Too often, teams celebrate at launch and then move on, missing critical feedback and learning. Post-launch insights reveal whether your product works in the real world. Ignoring this phase leads to missed opportunities, poor adoption, and misinformed roadmaps.
1: Launch: What Success Looks Like
- Post-launch success metrics are defined and tracked from the start.
- Teams actively collect and analyse user feedback after launch.
- Win/loss interviews are conducted to understand adoption drivers.
- Insights from usage inform backlog and iteration priorities.
- Launch retrospectives are held to refine future go-to-market plans.
2: Launch Case Study

After launch, Slack closely monitored user onboarding and engagement. Real-time data helped them simplify the sign-up flow and increase retention dramatically within weeks of release.
3: Launch Step-by-Step
- Define launch success metrics (adoption, usage, satisfaction).
- Instrument the product for data collection pre-launch.

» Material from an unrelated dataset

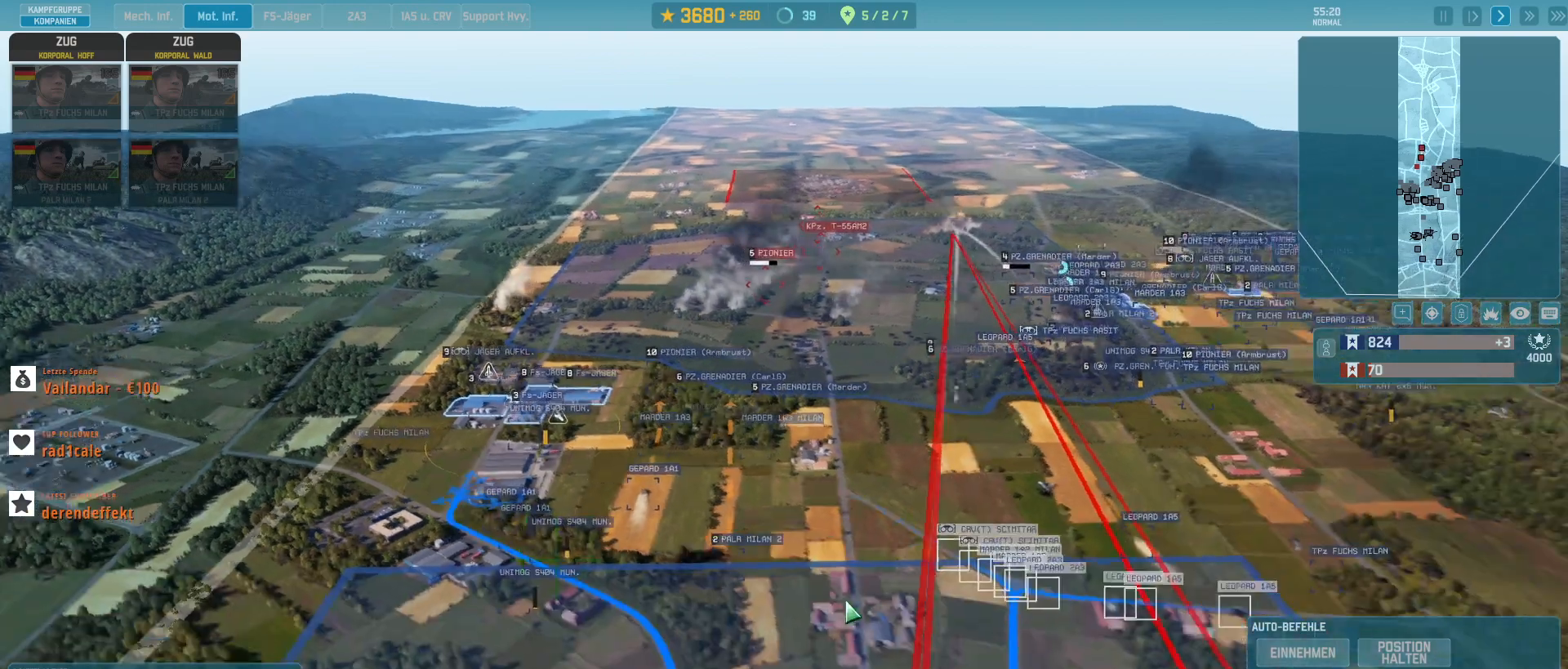
{"keys": [], "mouse": [], "events": [[167, "d", "up"]]}
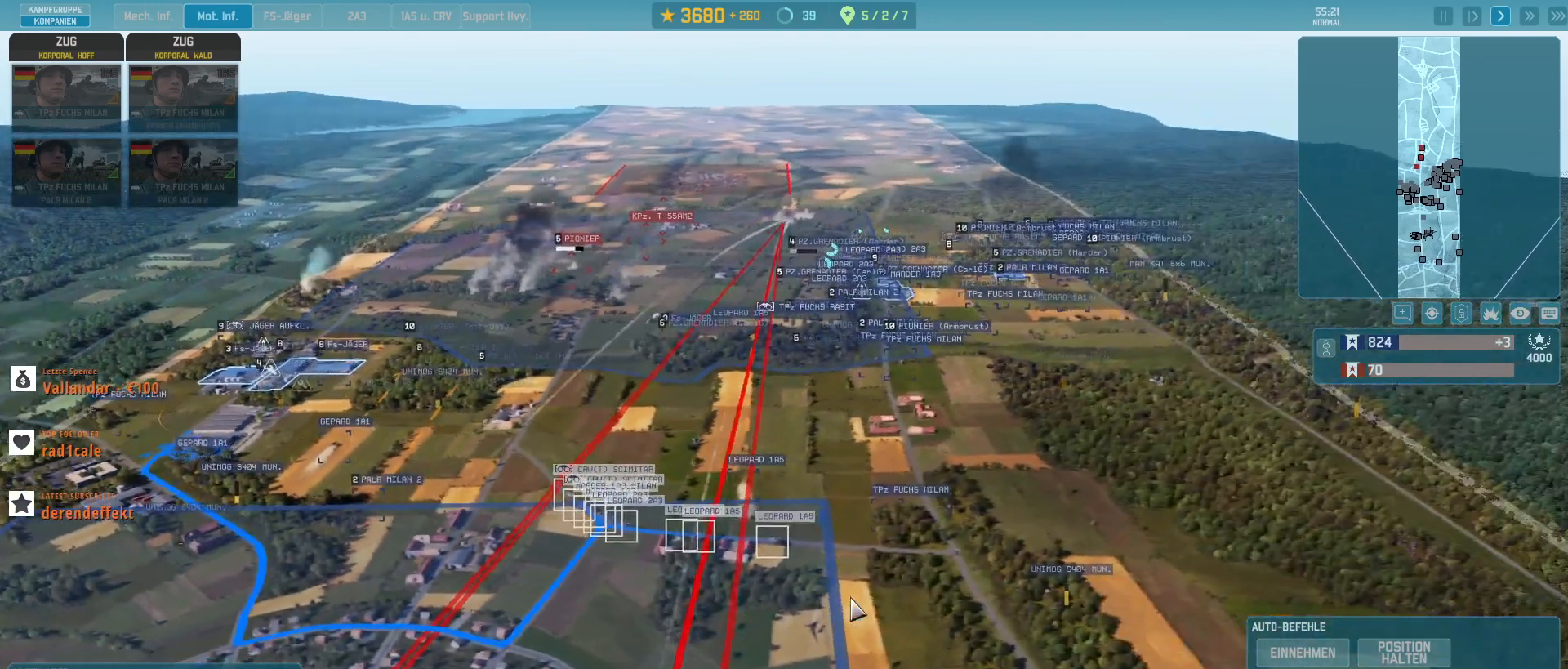
{"keys": [], "mouse": [], "events": []}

- Run feedback sessions and user interviews post-launch.
- Track and analyse metrics over 30/60/90-day windows.
- Feed insights into roadmap prioritisation and product refinement.
4: Launch Checklist
- Success metrics are defined pre-launch
- Data pipelines and analytics are in place
- Post-launch customer interviews are scheduled
- Usage patterns are reviewed weekly
- Retrospectives conducted with cross-functional input
5: Launch Pitfalls (and How to Avoid Them)
| Pitfall | Avoidance Strategy |
| No plan for post-launch learning | Create a feedback loop into your product cycle from day one |
| Over-focus on vanity metrics | Use actionable metrics like activation, retention, NPS |
| No user contact post-launch | Schedule interviews and surveys during the first usage phase |
| Insights not fed into roadmap | Tie customer learning directly to backlog updates |
6: Launch FAQ
How soon should we start tracking post-launch data?: Immediately — ideally with a dashboard ready at launch.
What if usage is lower than expected?: Investigate with qualitative research. Look for friction points or mismatches in value.
Who owns post-launch analysis?: The product manager leads, in collaboration with data and customer success teams.
Should we run a launch retrospective?: Yes — include marketing, sales, support, and product for a 360-degree view.